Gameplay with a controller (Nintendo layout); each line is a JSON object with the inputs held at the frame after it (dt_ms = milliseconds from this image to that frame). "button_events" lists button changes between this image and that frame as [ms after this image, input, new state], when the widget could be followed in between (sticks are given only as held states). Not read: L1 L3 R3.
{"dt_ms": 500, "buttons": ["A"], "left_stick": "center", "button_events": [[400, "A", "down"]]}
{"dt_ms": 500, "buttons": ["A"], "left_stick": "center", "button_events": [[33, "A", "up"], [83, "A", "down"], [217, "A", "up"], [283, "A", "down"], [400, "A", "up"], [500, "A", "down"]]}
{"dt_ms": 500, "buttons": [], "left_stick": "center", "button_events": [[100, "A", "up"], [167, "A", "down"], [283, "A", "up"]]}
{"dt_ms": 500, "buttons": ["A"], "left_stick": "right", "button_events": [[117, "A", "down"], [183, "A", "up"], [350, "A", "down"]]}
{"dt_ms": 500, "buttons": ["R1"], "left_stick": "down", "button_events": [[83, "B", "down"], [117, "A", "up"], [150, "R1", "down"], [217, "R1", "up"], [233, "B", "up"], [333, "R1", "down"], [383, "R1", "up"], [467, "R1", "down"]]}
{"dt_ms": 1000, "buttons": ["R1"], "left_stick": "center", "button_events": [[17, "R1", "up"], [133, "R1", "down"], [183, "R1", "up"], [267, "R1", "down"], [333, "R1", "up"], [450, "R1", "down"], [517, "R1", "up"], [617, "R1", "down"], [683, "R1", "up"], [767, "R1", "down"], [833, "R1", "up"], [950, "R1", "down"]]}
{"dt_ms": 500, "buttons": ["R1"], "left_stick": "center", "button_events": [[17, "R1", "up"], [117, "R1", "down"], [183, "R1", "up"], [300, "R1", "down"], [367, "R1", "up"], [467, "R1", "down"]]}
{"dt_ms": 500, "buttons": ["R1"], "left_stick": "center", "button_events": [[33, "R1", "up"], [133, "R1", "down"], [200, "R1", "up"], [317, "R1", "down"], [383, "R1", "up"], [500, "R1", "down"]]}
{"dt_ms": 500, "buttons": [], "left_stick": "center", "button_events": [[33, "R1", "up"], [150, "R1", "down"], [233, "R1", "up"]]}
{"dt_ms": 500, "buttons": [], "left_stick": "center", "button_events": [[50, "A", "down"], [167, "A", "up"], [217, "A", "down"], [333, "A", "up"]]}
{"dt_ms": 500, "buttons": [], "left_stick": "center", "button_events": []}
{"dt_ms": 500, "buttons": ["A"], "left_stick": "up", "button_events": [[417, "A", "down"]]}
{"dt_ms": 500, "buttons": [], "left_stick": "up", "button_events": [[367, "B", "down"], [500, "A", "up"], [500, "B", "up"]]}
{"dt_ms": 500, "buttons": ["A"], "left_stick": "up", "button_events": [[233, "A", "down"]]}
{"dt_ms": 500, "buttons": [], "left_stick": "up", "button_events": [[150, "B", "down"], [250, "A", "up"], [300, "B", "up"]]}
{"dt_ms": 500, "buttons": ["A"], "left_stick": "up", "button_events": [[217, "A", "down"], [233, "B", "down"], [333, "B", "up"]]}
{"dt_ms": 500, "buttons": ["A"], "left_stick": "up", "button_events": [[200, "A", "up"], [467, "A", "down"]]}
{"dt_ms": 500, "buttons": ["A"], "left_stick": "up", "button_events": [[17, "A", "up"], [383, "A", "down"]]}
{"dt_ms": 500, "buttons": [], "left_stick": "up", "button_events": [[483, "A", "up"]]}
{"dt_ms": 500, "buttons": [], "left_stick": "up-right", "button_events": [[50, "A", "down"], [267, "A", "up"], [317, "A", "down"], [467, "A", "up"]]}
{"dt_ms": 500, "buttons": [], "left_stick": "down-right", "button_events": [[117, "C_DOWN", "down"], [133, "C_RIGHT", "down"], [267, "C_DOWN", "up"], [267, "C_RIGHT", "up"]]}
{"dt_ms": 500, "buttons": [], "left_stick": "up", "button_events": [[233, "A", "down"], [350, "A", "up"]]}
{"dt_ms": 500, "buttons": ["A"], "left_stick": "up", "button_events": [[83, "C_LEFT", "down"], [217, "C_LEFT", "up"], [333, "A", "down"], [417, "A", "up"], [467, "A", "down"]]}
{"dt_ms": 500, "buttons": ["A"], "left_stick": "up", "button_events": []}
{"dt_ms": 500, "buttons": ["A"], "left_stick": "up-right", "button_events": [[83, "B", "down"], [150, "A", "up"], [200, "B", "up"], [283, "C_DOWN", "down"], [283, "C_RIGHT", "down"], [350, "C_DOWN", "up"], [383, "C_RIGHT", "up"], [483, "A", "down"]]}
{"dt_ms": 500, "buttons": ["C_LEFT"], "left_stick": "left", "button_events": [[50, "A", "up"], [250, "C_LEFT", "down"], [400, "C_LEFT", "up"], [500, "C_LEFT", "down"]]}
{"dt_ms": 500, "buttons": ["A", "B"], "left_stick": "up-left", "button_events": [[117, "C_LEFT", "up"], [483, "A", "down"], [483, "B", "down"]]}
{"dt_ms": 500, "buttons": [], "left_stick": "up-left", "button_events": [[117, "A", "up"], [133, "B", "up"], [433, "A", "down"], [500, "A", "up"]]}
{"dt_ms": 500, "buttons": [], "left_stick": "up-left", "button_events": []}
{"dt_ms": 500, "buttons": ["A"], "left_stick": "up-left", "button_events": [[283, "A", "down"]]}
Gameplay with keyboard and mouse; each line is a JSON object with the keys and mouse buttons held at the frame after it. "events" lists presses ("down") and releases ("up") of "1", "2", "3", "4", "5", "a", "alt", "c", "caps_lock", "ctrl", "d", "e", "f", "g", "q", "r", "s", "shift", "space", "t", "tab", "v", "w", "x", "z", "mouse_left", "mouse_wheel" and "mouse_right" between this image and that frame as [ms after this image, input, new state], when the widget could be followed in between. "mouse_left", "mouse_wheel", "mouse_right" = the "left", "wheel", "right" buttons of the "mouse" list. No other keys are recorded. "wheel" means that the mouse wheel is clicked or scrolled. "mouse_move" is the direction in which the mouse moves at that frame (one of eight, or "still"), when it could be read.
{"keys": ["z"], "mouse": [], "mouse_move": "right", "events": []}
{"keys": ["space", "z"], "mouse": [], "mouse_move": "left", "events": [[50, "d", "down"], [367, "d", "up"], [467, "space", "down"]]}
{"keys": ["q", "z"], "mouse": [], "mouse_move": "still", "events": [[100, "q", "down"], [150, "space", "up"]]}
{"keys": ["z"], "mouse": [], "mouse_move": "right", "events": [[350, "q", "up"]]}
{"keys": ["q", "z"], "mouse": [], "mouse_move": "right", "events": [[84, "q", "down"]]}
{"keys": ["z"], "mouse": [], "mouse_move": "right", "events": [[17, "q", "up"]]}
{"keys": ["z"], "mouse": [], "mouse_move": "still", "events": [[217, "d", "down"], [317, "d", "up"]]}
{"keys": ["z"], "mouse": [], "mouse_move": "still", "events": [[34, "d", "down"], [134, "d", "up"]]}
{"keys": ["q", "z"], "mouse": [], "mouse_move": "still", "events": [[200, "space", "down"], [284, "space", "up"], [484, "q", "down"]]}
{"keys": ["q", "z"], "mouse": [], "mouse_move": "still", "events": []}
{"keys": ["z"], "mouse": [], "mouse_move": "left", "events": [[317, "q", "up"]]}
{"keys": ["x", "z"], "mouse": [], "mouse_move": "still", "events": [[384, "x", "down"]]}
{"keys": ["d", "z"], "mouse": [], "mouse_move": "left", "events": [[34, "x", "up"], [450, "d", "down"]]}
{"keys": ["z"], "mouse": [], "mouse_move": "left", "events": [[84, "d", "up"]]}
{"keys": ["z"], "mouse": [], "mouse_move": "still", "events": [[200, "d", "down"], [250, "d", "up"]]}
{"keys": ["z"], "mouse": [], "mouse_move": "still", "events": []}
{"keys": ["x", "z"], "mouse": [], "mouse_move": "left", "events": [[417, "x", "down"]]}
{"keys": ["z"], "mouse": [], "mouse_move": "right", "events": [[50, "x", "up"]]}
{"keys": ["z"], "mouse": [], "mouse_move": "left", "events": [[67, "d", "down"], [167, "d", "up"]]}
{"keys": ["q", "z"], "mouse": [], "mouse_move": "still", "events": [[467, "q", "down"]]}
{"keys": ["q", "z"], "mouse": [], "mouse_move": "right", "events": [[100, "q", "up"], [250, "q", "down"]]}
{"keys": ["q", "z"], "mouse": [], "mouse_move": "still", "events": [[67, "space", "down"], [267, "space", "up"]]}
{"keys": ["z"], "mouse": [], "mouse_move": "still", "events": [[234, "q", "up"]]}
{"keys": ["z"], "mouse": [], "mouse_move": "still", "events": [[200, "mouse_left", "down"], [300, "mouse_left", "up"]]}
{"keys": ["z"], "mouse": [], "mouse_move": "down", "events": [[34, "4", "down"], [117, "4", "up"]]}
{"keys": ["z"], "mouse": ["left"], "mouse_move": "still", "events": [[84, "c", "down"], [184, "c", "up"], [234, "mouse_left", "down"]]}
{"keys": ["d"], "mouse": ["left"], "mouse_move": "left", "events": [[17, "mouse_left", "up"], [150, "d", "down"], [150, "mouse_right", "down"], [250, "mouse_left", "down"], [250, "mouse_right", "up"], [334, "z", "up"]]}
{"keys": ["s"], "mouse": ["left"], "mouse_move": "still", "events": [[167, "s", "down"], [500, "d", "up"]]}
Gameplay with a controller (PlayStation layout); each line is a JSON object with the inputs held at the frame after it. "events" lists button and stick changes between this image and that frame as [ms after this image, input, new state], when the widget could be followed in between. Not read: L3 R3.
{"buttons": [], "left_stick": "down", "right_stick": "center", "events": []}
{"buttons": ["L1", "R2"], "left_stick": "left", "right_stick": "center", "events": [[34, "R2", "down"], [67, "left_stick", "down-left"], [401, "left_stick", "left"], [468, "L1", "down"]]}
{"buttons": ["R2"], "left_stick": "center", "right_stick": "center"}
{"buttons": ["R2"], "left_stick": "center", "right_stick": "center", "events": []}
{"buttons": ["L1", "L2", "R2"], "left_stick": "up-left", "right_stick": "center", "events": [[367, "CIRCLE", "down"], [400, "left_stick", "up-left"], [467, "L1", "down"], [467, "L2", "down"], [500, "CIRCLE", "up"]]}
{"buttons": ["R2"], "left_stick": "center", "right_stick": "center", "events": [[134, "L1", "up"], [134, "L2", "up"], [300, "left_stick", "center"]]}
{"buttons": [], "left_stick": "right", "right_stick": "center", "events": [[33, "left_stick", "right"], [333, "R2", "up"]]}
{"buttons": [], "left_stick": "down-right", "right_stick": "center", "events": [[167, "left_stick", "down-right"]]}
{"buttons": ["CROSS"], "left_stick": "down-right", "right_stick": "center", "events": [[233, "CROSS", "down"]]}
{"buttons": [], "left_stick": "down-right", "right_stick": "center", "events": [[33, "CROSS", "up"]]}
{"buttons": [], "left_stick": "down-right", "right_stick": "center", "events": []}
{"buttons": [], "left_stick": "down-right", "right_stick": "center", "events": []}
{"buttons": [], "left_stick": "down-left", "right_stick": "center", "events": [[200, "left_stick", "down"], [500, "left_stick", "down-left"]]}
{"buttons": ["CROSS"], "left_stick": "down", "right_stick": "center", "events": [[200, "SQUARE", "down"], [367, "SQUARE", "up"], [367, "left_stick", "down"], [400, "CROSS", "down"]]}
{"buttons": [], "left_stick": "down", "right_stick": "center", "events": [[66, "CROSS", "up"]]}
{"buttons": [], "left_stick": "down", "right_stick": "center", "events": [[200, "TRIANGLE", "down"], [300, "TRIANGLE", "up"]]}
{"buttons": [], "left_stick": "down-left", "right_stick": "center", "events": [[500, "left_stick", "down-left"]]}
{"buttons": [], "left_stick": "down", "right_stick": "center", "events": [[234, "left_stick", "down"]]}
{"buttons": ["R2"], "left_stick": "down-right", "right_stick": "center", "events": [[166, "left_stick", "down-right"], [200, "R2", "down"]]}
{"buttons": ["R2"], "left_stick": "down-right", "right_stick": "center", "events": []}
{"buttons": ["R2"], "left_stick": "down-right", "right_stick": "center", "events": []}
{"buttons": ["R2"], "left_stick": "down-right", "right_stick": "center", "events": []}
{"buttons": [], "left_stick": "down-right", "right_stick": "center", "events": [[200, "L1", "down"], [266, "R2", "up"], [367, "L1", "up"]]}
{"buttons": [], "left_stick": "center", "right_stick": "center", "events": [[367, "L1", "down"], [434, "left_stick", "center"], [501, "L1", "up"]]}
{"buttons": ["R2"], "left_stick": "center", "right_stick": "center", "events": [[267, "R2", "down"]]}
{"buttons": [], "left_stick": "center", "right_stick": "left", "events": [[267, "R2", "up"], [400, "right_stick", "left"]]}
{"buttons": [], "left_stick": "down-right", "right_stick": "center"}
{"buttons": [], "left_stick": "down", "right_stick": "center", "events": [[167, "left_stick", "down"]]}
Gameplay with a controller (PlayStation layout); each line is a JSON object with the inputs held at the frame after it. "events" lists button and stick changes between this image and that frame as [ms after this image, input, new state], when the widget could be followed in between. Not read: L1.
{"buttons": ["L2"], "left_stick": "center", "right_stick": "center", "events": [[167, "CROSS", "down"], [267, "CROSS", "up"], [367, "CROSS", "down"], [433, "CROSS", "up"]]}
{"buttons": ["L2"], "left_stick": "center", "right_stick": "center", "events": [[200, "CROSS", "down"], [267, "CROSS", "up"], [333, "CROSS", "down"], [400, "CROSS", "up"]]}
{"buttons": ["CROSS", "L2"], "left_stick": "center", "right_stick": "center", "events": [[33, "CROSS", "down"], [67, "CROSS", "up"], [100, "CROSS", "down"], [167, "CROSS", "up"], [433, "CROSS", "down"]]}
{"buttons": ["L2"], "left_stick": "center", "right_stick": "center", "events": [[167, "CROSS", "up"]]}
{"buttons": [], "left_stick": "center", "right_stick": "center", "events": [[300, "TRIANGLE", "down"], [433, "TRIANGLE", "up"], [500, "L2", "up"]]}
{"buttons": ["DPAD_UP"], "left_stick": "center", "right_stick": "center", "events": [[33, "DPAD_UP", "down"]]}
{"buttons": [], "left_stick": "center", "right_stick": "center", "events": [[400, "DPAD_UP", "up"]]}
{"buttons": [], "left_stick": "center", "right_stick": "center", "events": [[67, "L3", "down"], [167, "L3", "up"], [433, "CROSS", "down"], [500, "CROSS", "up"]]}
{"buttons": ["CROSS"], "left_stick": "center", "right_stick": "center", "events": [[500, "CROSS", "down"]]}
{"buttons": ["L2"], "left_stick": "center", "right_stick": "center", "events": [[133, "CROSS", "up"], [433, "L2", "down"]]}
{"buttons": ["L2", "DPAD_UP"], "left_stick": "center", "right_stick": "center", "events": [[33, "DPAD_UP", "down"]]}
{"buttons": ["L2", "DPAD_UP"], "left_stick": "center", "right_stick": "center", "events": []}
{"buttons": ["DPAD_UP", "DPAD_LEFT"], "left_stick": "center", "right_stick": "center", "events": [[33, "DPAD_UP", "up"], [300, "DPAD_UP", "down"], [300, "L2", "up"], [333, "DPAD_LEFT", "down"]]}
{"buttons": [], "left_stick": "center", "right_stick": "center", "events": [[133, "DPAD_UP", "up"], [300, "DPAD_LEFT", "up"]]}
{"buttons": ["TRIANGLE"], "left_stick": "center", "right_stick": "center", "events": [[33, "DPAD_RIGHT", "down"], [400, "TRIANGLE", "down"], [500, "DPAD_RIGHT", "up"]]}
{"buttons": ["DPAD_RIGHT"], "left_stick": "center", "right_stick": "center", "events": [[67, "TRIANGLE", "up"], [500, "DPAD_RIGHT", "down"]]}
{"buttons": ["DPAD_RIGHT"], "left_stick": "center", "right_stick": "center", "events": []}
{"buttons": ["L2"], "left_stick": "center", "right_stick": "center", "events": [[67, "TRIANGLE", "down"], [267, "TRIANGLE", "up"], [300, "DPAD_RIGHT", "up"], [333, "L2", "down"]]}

Instructions to follow:
What lines in the material above include "PlayStation"? Copy every one of them.

Exercise answer:
Gameplay with a controller (PlayStation layout); each line is a JSON object with the inputs held at the frame after it. "events" lists button and stick changes between this image and that frame as [ms after this image, input, new state], when the widget could be followed in between. Not read: L3 R3.
Gameplay with a controller (PlayStation layout); each line is a JSON object with the inputs held at the frame after it. "events" lists button and stick changes between this image and that frame as [ms after this image, input, new state], when the widget could be followed in between. Not read: L1.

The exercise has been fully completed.